According to the Index, five dimensions of health explain more than 80 percent of the variance in women’s life expectancy at birth: preventive care, emotional health, opinions of health and safety, basic needs, and individual health. Women were asked questions in these five categories, and their responses were the basis for scoring countries. The overall score for the Index in 2021 was 53 out of 100, one point lower than in 2020, reports
CNN.
Asia is home to the countries in the topmost and bottommost spots, as well as the nation that registered the biggest drop for any country in the world. Taiwan scored 70 points. Afghanistan, on the other hand, scored a measly 22 points. India’s score declined 14 points to 44.
Before the Taliban returned to power in late 2021, many Afghan women and girls were already struggling to receive adequate healthcare.
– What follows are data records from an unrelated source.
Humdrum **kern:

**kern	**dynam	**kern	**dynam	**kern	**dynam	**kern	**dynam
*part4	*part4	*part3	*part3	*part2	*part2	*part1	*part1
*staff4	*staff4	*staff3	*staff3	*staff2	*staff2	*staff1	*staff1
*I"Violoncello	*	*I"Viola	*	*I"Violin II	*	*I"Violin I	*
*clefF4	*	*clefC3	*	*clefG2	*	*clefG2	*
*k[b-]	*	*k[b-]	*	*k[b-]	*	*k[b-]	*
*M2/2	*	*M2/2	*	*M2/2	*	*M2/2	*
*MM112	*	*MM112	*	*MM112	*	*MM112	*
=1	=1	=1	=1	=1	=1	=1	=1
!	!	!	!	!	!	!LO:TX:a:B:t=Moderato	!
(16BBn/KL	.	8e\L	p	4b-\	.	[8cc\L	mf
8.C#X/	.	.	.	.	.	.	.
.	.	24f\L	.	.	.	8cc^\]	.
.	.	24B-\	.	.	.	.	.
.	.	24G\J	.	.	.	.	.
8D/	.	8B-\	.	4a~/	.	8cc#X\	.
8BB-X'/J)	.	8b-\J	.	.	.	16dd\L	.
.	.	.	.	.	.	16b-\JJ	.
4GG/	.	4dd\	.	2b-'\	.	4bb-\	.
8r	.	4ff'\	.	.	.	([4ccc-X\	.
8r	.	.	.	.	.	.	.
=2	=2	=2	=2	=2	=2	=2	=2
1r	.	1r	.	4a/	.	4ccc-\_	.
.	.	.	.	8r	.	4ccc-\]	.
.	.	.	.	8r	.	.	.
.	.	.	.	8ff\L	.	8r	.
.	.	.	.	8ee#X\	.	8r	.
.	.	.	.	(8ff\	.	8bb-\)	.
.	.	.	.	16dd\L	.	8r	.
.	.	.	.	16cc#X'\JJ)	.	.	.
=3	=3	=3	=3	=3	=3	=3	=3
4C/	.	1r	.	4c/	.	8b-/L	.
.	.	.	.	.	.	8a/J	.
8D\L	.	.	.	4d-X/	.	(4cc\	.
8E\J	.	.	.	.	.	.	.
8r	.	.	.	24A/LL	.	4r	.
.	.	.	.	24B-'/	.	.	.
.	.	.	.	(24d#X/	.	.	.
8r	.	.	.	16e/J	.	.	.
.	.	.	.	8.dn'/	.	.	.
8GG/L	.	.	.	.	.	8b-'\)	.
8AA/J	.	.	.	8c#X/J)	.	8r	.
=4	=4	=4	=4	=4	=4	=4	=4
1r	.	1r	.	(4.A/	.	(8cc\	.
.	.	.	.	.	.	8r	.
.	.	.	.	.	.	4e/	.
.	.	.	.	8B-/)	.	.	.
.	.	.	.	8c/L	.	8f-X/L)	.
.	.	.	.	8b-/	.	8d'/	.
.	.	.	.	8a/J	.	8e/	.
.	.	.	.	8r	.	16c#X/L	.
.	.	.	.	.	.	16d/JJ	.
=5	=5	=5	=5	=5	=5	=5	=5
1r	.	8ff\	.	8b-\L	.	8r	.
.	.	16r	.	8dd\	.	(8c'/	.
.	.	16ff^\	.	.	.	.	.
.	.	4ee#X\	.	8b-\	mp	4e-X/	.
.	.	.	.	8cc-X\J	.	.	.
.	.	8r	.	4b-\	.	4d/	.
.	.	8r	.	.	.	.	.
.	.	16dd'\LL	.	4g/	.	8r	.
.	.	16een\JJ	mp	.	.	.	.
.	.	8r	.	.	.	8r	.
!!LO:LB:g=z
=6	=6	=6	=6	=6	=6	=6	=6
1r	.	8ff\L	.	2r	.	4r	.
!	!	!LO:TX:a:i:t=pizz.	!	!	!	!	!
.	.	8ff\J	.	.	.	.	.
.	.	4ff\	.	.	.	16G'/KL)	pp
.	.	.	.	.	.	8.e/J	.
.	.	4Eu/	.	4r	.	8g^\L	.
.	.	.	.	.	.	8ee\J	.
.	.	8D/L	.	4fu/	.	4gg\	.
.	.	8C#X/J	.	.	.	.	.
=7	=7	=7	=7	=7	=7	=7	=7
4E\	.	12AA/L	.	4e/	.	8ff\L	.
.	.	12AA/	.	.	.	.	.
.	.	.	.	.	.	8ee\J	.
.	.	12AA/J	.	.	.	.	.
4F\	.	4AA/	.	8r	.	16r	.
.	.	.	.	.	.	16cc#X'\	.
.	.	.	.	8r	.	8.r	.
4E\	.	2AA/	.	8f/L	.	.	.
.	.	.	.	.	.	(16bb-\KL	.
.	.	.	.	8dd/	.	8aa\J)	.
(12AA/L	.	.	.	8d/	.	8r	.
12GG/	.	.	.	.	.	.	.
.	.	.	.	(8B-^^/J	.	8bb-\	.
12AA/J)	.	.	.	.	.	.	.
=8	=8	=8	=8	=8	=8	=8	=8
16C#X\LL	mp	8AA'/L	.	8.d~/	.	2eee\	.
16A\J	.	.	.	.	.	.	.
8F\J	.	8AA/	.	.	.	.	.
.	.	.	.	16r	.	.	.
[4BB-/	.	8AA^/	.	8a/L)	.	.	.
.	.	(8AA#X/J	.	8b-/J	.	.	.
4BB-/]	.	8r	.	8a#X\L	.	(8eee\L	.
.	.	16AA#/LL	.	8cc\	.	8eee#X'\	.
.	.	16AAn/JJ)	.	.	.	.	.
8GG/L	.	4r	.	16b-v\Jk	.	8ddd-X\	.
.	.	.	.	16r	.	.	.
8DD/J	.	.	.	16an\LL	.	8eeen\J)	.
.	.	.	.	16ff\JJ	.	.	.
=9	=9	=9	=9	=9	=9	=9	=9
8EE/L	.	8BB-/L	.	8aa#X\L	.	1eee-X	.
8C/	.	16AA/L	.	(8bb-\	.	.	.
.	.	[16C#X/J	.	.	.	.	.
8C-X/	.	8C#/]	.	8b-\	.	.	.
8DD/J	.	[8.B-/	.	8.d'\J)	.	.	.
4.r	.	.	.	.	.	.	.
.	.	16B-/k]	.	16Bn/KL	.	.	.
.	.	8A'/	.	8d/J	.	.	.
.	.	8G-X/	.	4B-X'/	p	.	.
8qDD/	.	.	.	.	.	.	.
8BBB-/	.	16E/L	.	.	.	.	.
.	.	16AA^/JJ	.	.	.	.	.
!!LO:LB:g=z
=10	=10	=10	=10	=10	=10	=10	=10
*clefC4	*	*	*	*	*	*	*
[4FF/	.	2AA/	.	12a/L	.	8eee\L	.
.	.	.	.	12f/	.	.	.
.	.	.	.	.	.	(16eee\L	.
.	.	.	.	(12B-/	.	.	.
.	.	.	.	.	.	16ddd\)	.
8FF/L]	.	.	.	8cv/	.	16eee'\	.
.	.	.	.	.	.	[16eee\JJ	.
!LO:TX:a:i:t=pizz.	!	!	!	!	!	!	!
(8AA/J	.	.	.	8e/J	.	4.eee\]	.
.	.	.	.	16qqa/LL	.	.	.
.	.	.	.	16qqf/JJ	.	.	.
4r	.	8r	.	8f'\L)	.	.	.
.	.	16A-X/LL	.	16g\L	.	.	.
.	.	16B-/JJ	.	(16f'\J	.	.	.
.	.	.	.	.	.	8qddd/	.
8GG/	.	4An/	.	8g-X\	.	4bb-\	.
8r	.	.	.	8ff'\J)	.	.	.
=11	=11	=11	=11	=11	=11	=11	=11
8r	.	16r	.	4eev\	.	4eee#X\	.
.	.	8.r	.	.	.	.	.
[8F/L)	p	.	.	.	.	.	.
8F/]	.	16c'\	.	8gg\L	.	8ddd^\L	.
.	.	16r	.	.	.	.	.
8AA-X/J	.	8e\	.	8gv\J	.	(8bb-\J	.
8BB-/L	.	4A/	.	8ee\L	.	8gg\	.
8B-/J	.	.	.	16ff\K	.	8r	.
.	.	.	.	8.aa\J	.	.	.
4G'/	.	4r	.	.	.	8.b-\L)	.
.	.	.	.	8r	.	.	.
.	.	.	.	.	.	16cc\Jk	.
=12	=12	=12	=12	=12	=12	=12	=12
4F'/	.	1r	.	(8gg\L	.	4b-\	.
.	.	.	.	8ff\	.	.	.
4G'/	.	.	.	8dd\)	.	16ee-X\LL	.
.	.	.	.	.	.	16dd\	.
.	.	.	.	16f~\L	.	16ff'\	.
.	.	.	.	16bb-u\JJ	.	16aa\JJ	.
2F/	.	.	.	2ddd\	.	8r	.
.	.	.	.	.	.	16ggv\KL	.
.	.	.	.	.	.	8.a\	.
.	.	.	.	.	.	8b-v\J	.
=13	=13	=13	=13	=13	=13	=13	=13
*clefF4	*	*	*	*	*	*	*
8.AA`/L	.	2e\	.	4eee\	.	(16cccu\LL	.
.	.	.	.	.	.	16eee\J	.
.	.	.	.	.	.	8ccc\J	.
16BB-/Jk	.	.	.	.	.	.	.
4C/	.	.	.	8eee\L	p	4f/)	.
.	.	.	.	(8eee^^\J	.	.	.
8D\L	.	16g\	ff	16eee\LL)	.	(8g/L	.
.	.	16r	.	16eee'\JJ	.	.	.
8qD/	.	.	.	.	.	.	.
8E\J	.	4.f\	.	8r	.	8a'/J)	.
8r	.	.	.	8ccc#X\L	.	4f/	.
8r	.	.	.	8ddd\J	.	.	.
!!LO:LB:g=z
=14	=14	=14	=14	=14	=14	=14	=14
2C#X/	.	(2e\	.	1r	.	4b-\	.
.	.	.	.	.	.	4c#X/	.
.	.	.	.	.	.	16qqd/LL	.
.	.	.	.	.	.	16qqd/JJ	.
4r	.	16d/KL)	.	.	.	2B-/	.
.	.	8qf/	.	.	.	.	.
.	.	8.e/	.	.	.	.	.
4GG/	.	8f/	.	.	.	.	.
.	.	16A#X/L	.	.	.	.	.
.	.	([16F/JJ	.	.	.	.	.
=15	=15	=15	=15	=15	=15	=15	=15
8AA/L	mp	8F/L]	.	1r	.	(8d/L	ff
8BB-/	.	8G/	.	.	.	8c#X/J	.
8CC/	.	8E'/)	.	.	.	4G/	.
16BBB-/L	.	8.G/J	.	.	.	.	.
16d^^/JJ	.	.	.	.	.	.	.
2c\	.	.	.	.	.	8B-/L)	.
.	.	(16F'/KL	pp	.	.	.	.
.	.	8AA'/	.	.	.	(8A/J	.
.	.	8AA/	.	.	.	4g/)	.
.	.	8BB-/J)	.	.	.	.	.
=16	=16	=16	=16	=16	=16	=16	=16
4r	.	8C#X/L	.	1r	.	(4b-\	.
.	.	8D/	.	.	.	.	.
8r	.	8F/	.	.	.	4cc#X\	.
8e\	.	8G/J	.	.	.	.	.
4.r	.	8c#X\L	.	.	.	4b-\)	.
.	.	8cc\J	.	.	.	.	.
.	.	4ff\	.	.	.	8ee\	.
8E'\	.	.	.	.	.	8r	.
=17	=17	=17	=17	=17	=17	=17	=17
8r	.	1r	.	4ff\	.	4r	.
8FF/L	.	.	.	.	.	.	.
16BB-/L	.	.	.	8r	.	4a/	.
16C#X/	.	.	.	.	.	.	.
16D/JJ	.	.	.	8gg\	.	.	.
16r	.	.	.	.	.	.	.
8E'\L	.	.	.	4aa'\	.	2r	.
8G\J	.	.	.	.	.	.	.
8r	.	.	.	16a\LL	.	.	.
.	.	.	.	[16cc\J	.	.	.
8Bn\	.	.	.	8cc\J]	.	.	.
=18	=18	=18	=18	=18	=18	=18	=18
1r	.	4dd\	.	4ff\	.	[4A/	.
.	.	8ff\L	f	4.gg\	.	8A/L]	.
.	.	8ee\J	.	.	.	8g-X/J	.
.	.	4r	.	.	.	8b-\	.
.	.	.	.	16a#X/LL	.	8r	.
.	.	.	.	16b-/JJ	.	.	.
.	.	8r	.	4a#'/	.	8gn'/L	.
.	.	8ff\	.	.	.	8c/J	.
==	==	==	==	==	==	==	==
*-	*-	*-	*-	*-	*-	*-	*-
But now, the Taliban rule that banned women from traveling more than 48 miles without a mahram or male guardian has led to women facing severe challenges in access to health facilities, reports
Tolo News. Some news outlets
have reported on Taliban officials preventing doctors from treating women without a mahram, according to
PBS.
The Index said, “If preventive care was rare in 2021 in Afghanistan, it is likely almost nonexistent in 2022, putting the lives of millions of Afghan women and girls at even greater risk, and making it even more important for their voices to be heard.” Record numbers of Afghan women reported feeling negative emotions and struggled to afford the basics.
Indian women also lead desperate lives. The Index said, “Indian women suffered the biggest decline in Emotional Health of any country … surveyed in 2021, with the score dropping from 79 to 53 in the span of a year.”
Scroll.in explains how the country’s healthcare system fails to address the high suicide rate among India’s women. India has one of the highest suicide rates among women and accounts for more than one-third of the total number suicides among women globally.
According to data from the National Crime Records Bureau, women accounted for 27 percent of the country’s total suicides in 2021 — 45,026. Almost 52 percent of the women, or 23,179, who died by suicide were housewives. “This is more than double the number of suicides by farmers (10,881) that year,” write Sanjida Arora and Sangeeta Rege, respectively, a research officer and a coordinator at Centre for Enquiry into Health and Allied Themes.